------ DATA SHOWN

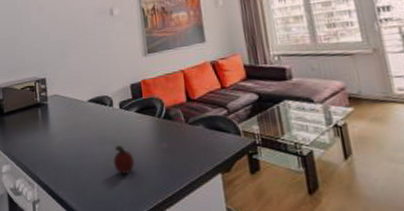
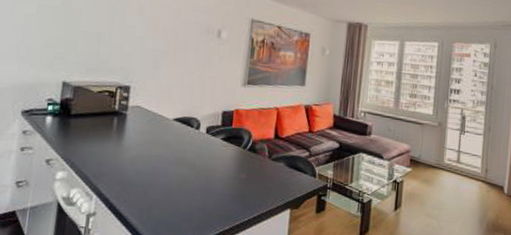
fruit: present [113,145,135,174] -> none [187,169,210,198]

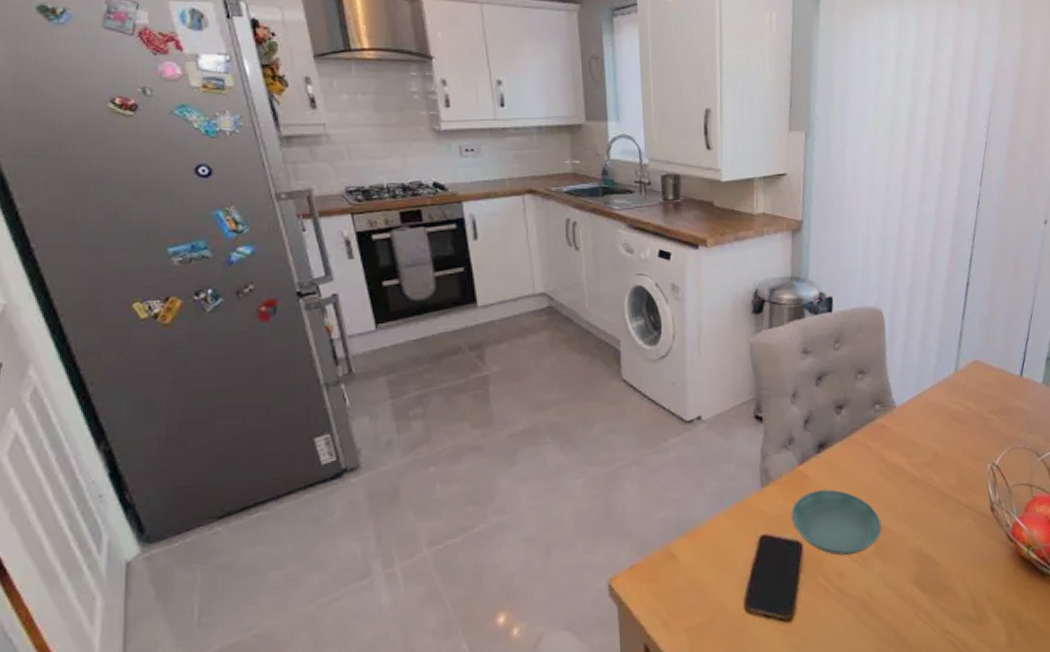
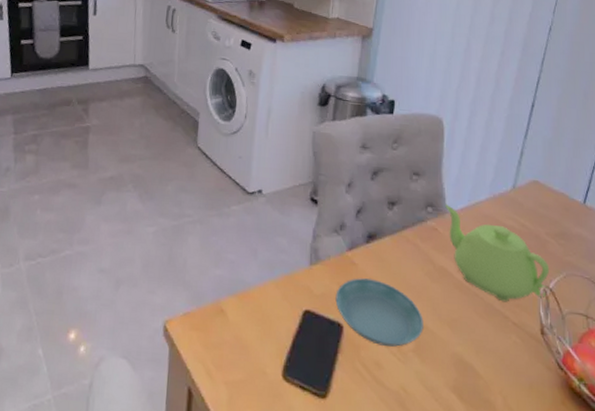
teapot: none [892,399,995,487] -> present [445,204,550,302]

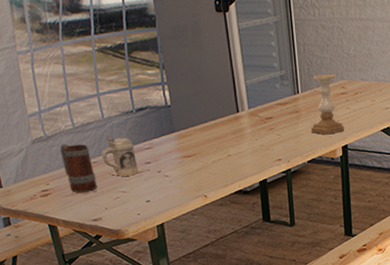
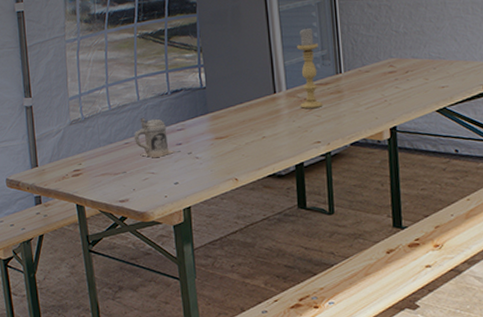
beer mug: present [59,143,97,193] -> none [95,124,127,173]
candle holder: none [257,47,283,128] -> present [297,28,323,109]
candle holder: present [310,74,345,135] -> none [354,52,393,116]

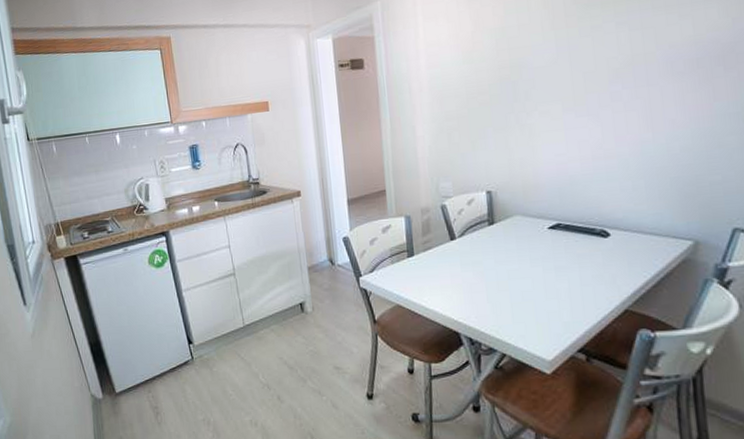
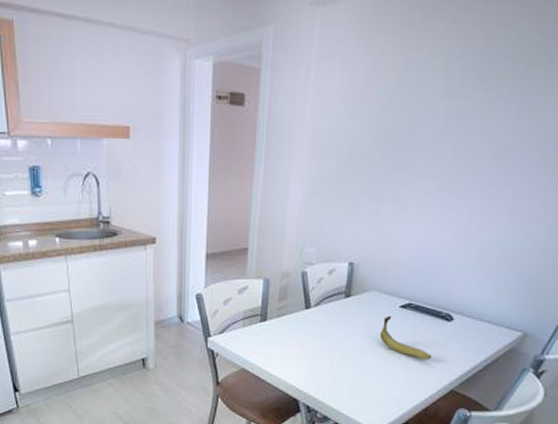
banana: none [532,238,595,280] -> present [379,315,432,359]

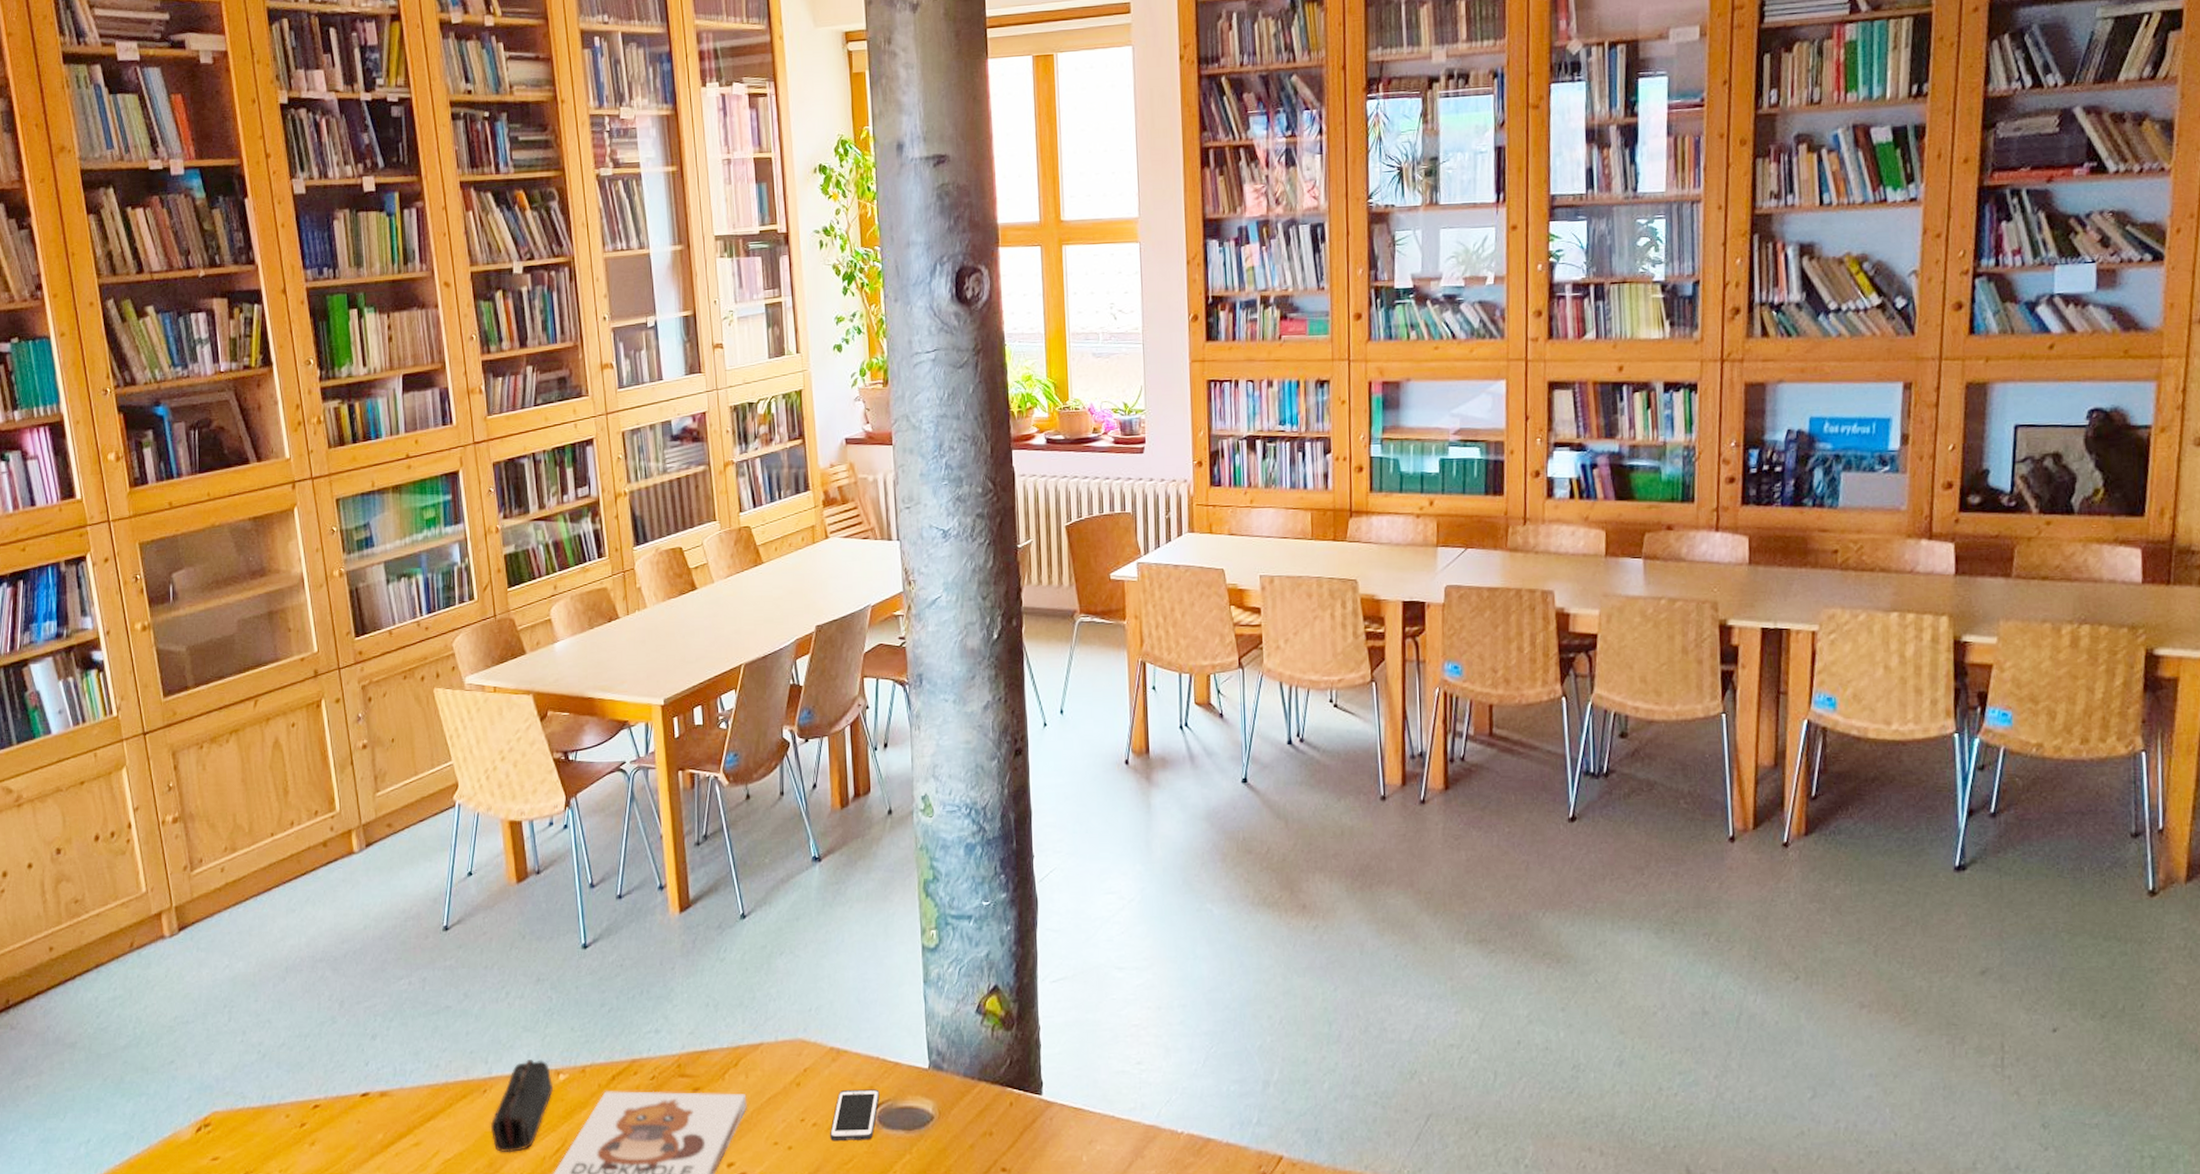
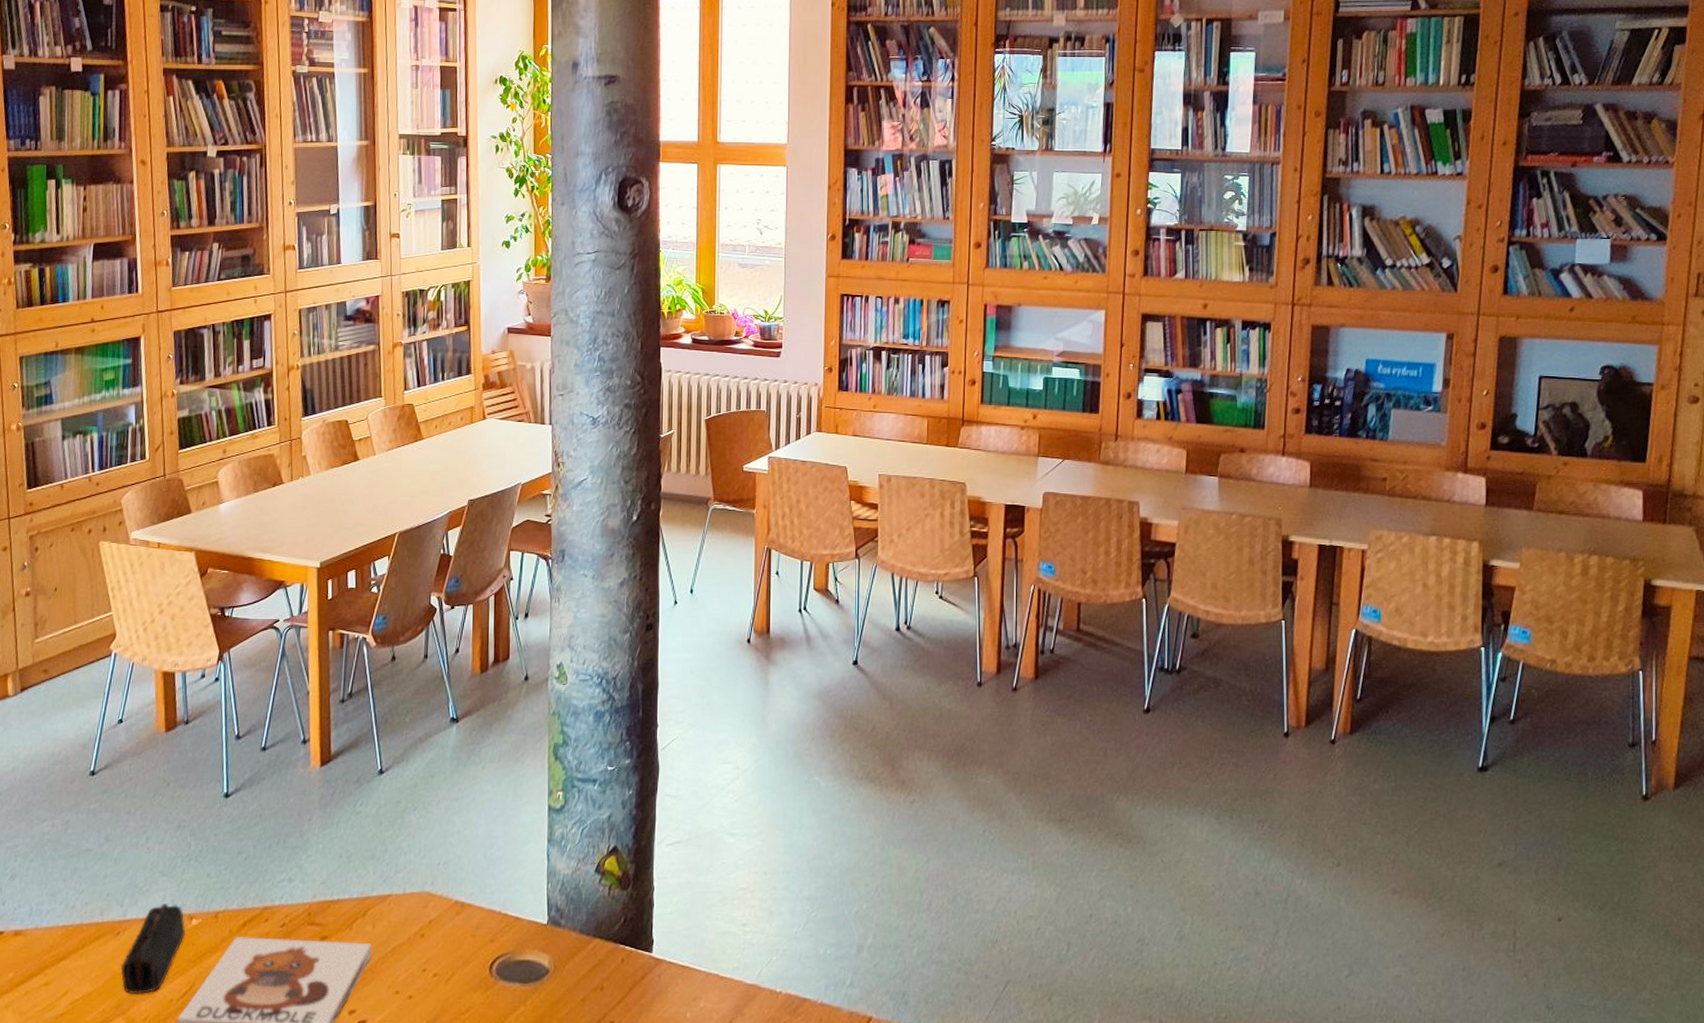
cell phone: present [830,1089,880,1142] -> none [449,942,499,992]

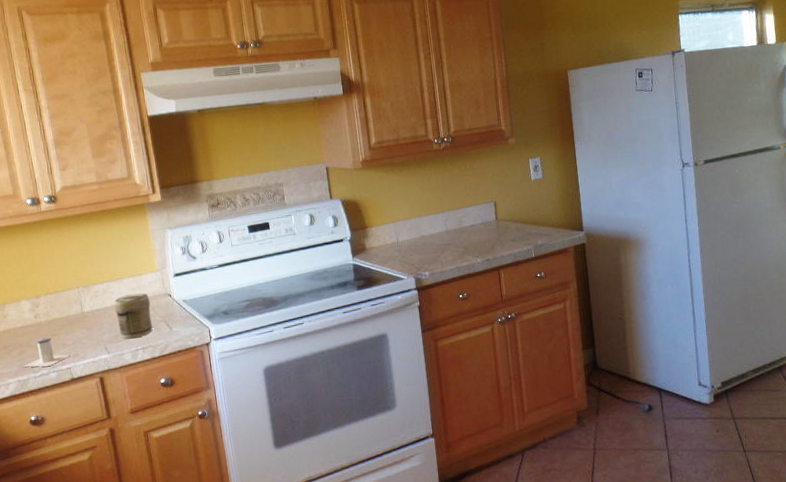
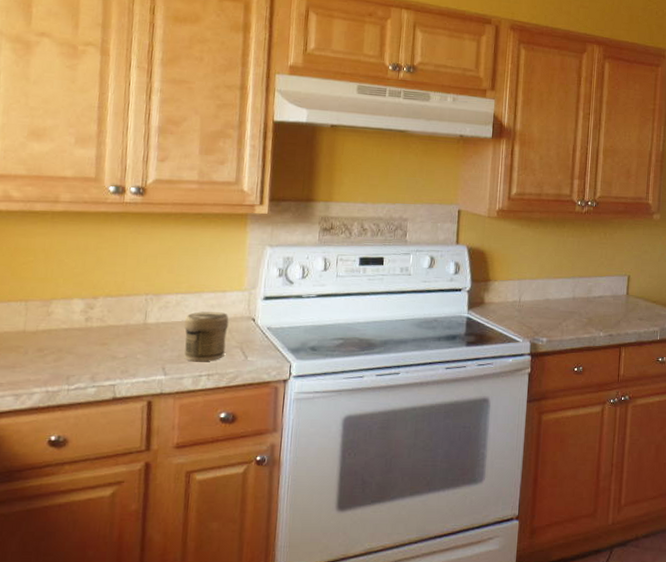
salt shaker: present [23,337,71,368] -> none [56,345,119,380]

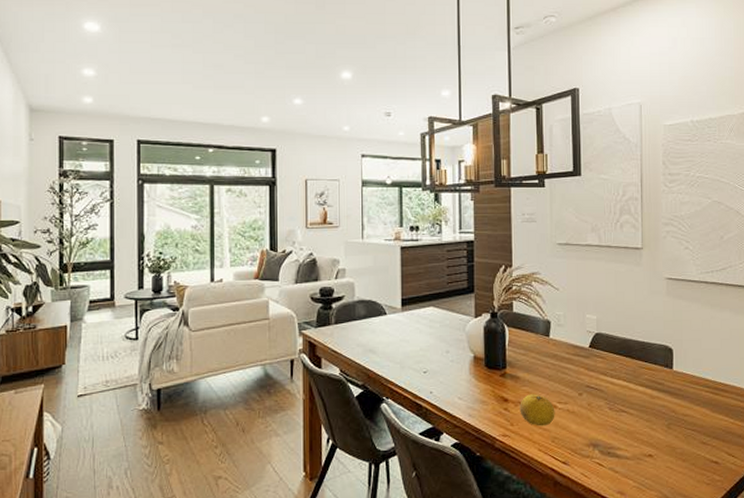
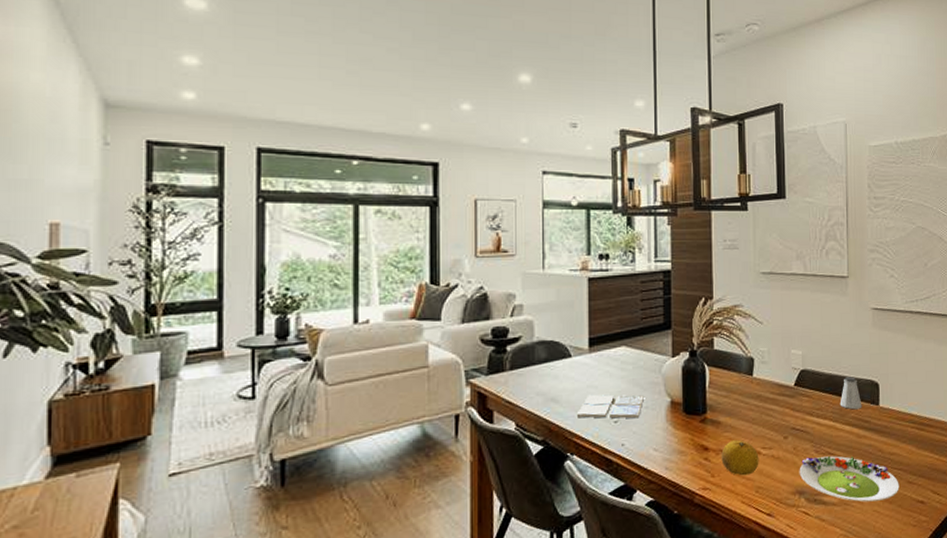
drink coaster: none [391,347,450,370] -> present [576,394,644,419]
salad plate: none [593,413,693,458] -> present [799,456,899,502]
saltshaker: none [633,341,656,372] -> present [839,377,862,410]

------------

ACTIVITY: Write out the listing above exactly as it stands, pictures excluded.

RESPONSE FOR THIS EXERCISE:
fruit: present [113,145,135,174] -> none [187,169,210,198]

teapot: none [892,399,995,487] -> present [445,204,550,302]

beer mug: present [59,143,97,193] -> none [95,124,127,173]
candle holder: none [257,47,283,128] -> present [297,28,323,109]
candle holder: present [310,74,345,135] -> none [354,52,393,116]

banana: none [532,238,595,280] -> present [379,315,432,359]

cell phone: present [830,1089,880,1142] -> none [449,942,499,992]

salt shaker: present [23,337,71,368] -> none [56,345,119,380]

drink coaster: none [391,347,450,370] -> present [576,394,644,419]
salad plate: none [593,413,693,458] -> present [799,456,899,502]
saltshaker: none [633,341,656,372] -> present [839,377,862,410]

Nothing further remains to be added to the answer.